MAKASSAR, TROTOAR.ID — Wali Kota Makassar, Munafri Arifuddin, terus memperluas ruang kolaborasi dengan berbagai elemen politik, termasuk partai non-parlemen.
Hal ini terlihat saat ia menerima audiensi Koalisi Partai Kerakyatan Non-Parlemen yang terdiri dari Partai Bulan Bintang (PBB), Partai Ummat, dan Partai Kebangkitan Nusantara (PKN), di Rumah Jabatan Wali Kota, Jumat (26/6/2026).
Pertemuan berlangsung hangat dan penuh dialog, sekaligus menandai komitmen bersama untuk memperkuat sinergi antara pemerintah dan kekuatan politik dalam mendukung pembangunan Kota Makassar.
Perwakilan koalisi, Izhar, menyampaikan bahwa kehadiran mereka bukan sekadar silaturahmi, tetapi juga bentuk dukungan terhadap kepemimpinan Munafri Arifuddin serta program-program strategis Pemerintah Kota.
“Kami siap menjadi mitra pemerintah dan mendukung seluruh program yang berpihak kepada masyarakat,” ujarnya.
Menurut Izhar, salah satu peran yang akan diambil partai non-parlemen adalah mengedukasi masyarakat terkait kebijakan pemerintah, khususnya program penataan kota yang saat ini tengah digencarkan.

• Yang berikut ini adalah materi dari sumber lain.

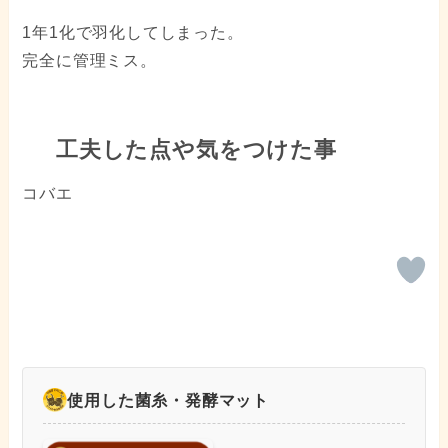
1年1化で羽化してしまった。
完全に管理ミス。
工夫した点や気をつけた事
コバエ
使用した菌糸・発酵マット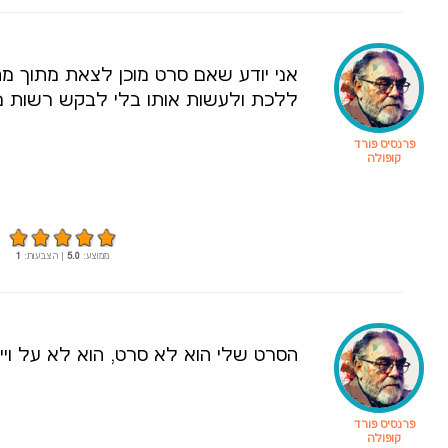
אני יודע שאם סרט מוכן לצאת מתוך מה
ללכת ולעשות אותו בלי לבקש רשות 
פרנסיס פורד
קופולה
ממוצע:
5.0
| הצבעות:
1
הסרט שלי הוא לא סרט, הוא לא על וייטנ
פרנסיס פורד
קופולה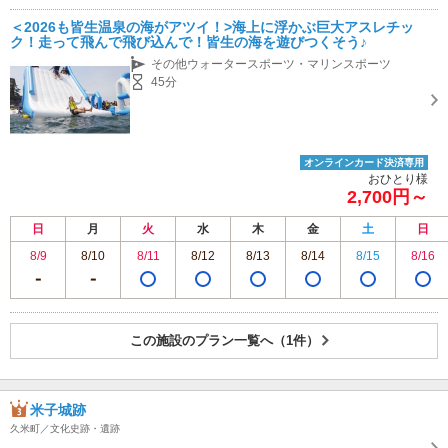
＜2026も皆生温泉の海がアツイ！>海上に浮かぶ巨大アスレチッ
ク！走って飛んで飛び込んで！皆生の海を遊びつくそう♪
その他ウォータースポーツ・マリンスポーツ
45分
オンラインカード決済専用
おひとり様
2,700円～
日
月
火
水
木
金
土
日
8/9
8/10
8/11
8/12
8/13
8/14
8/15
8/16
この施設のプラン一覧へ（1件）
米子城跡
久米町／文化史跡・遺跡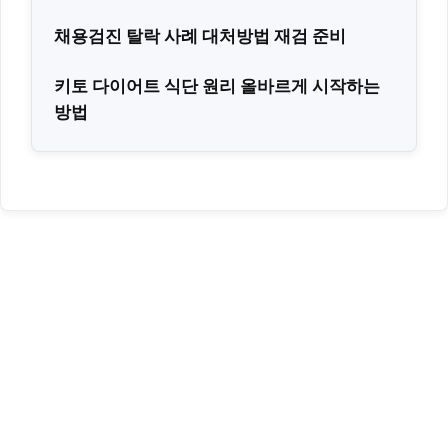
채용검진 탈락 사례 대처방법 재검 준비
키토 다이어트 식단 원리 올바르게 시작하는
방법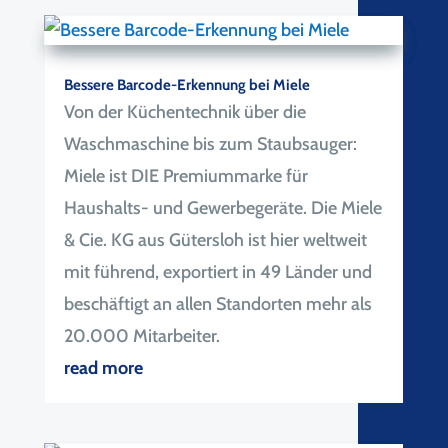
Bessere Barcode-Erkennung bei Miele
Von der Küchentechnik über die
Waschmaschine bis zum Staubsauger:
Miele ist DIE Premiummarke für
Haushalts- und Gewerbegeräte. Die Miele
& Cie. KG aus Gütersloh ist hier weltweit
mit führend, exportiert in 49 Länder und
beschäftigt an allen Standorten mehr als
20.000 Mitarbeiter.
read more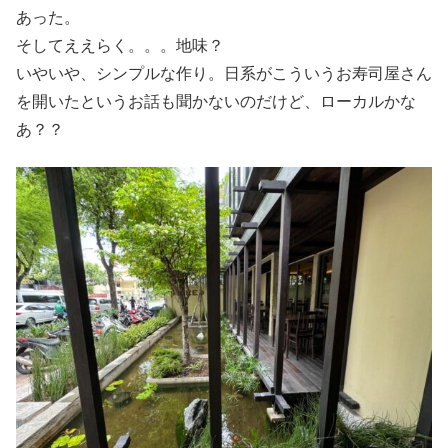
あった。
そしてええらく。。。地味？
いやいや、シンプルな作り。日系がこういうお寿司屋さん
を開いたというお話も聞かないのだけど、ローカルかな
あ？？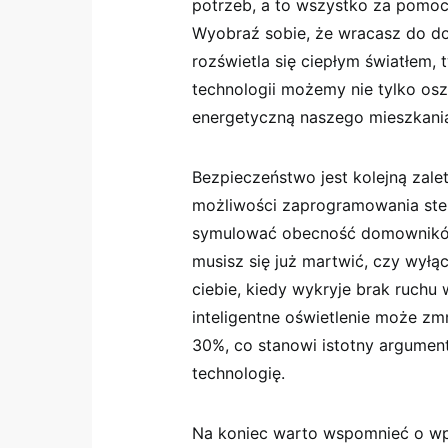
potrzeb, ‌a​ to wszystko za pomo
Wyobraź sobie,​ że wracasz do do
rozświetla się ciepłym światłem, t
technologii możemy nie tylko os
⁢energetyczną ‌naszego ‌mieszkani
Bezpieczeństwo ​jest kolejną zale
możliwości zaprogramowania ste
symulować obecność domowników,
musisz się już martwić, czy wyłąc
‍ciebie, kiedy⁢ wykryje brak ruchu
inteligentne oświetlenie może zmn
30%, co stanowi istotny ‍argumen
technologię.
Na koniec warto wspomnieć o wpł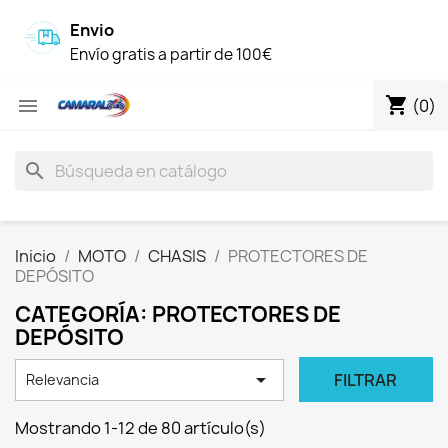
Envio
Envío gratis a partir de 100€
shopping_cart

(0)
search
Inicio
MOTO
CHASIS
PROTECTORES DE
DEPÓSITO
CATEGORÍA: PROTECTORES DE
DEPÓSITO

FILTRAR
Relevancia
Mostrando 1-12 de 80 artículo(s)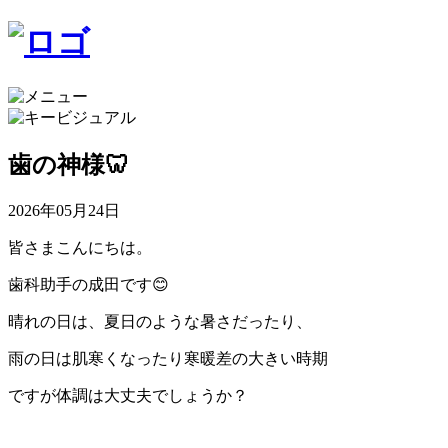
歯の神様🦷
2026年05月24日
皆さまこんにちは。
歯科助手の成田です😊
晴れの日は、夏日のような暑さだったり、
雨の日は肌寒くなったり寒暖差の大きい時期
ですが体調は大丈夫でしょうか？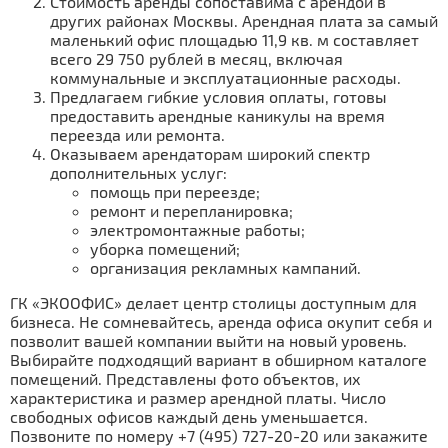
Стоимость аренды сопоставима с арендой в
других районах Москвы. Арендная плата за самый
маленький офис площадью 11,9 кв. м составляет
всего 29 750 рублей в месяц, включая
коммунальные и эксплуатационные расходы.
Предлагаем гибкие условия оплаты, готовы
предоставить арендные каникулы на время
переезда или ремонта.
Оказываем арендаторам широкий спектр
дополнительных услуг:
помощь при переезде;
ремонт и перепланировка;
электромонтажные работы;
уборка помещений;
организация рекламных кампаний.
ГК «ЭКООФИС» делает центр столицы доступным для
бизнеса. Не сомневайтесь, аренда офиса окупит себя и
позволит вашей компании выйти на новый уровень.
Выбирайте подходящий вариант в обширном каталоге
помещений. Представлены фото объектов, их
характеристика и размер арендной платы. Число
свободных офисов каждый день уменьшается.
Позвоните по номеру
+7 (495) 727-20-20
или закажите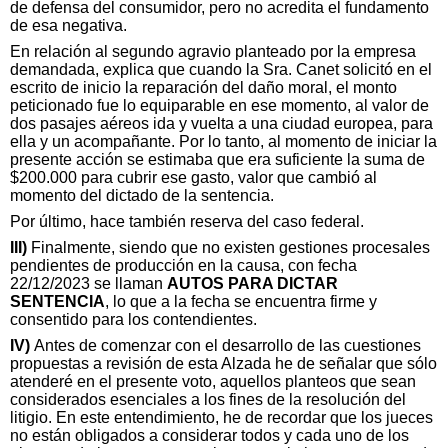
de defensa del consumidor, pero no acredita el fundamento
de esa negativa.
En relación al segundo agravio planteado por la empresa
demandada, explica que cuando la Sra. Canet solicitó en el
escrito de inicio la reparación del daño moral, el monto
peticionado fue lo equiparable en ese momento, al valor de
dos pasajes aéreos ida y vuelta a una ciudad europea, para
ella y un acompañante. Por lo tanto, al momento de iniciar la
presente acción se estimaba que era suficiente la suma de
$200.000 para cubrir ese gasto, valor que cambió al
momento del dictado de la sentencia.
Por último, hace también reserva del caso federal.
III)
Finalmente, siendo que no existen gestiones procesales
pendientes de producción en la causa, con fecha
22/12/2023 se llaman
AUTOS PARA DICTAR
SENTENCIA
, lo que a la fecha se encuentra firme y
consentido para los contendientes.
IV)
Antes de comenzar con el desarrollo de las cuestiones
propuestas a revisión de esta Alzada he de señalar que sólo
atenderé en el presente voto, aquellos planteos que sean
considerados esenciales a los fines de la resolución del
litigio. En este entendimiento, he de recordar que los jueces
no están obligados a considerar todos y cada uno de los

Ia menilai, masih terdapat sebagian masyarakat yang belum memahami secara utuh tujuan kebijakan tersebut, sehingga berpotensi menimbulkan kesalahpahaman.
“Kami siap turun langsung ke masyarakat untuk memberikan pemahaman, agar kebijakan pemerintah bisa diterima dengan baik,” jelasnya.
Dukungan tersebut juga mencakup program penataan Pedagang Kaki Lima (PKL) yang menjadi salah satu fokus utama Pemkot Makassar.
Menurutnya, penataan yang dilakukan bertujuan memperbaiki wajah kota sekaligus menciptakan kenyamanan bagi masyarakat luas.
“Hasilnya sudah mulai terlihat. Kawasan yang sebelumnya semrawut kini lebih tertata, akses jalan lebih lega, trotoar kembali berfungsi, dan kota menjadi lebih bersih,” katanya.
Sementara itu, Wali Kota Makassar, Munafri Arifuddin, menegaskan bahwa keberhasilan pembangunan kota tidak bisa dicapai tanpa kolaborasi seluruh elemen, termasuk partai politik dan masyarakat.
“Kami membutuhkan dukungan dan kerja sama semua pihak. Pemerintah tidak bisa bekerja sendiri,” tegasnya.
Munafri menyambut baik komitmen partai non-parlemen yang siap menjadi mitra dalam menyosialisasikan program pemerintah.
Menurutnya, jaringan partai hingga ke tingkat akar rumput merupakan kekuatan strategis dalam membangun komunikasi publik yang efektif.
Ia menilai pendekatan dialog langsung oleh kader partai kepada masyarakat akan lebih efektif dibandingkan hanya mengandalkan komunikasi formal pemerintah.
“Ketika masyarakat diajak berdialog secara langsung, pesan pembangunan akan lebih mudah diterima,” ujarnya.
Terkait penataan kota, Munafri menegaskan bahwa seluruh kebijakan yang diambil bertujuan untuk kepentingan masyarakat luas, mulai dari mengembalikan fungsi ruang publik hingga menciptakan kota yang lebih tertib dan nyaman.
Pemkot Makassar, kata dia, juga telah menyiapkan sejumlah lokasi alternatif bagi pedagang yang terdampak penataan. Salah satu kawasan bahkan diproyeksikan mampu menampung sekitar 400 lapak.
“Relokasi harus dilakukan secara serentak agar kawasan baru langsung hidup dan memiliki daya tarik ekonomi,” jelasnya.
Di akhir pertemuan, Munafri mengajak seluruh partai non-parlemen untuk menyusun pola kolaborasi yang terarah dan berdampak nyata bagi masyarakat.
“Partai politik memiliki jaringan hingga ke bawah. Mari kita matangkan bersama agar kolaborasi ini benar-benar memberikan manfaat bagi pembangunan Kota Makassar,” pungkasnya.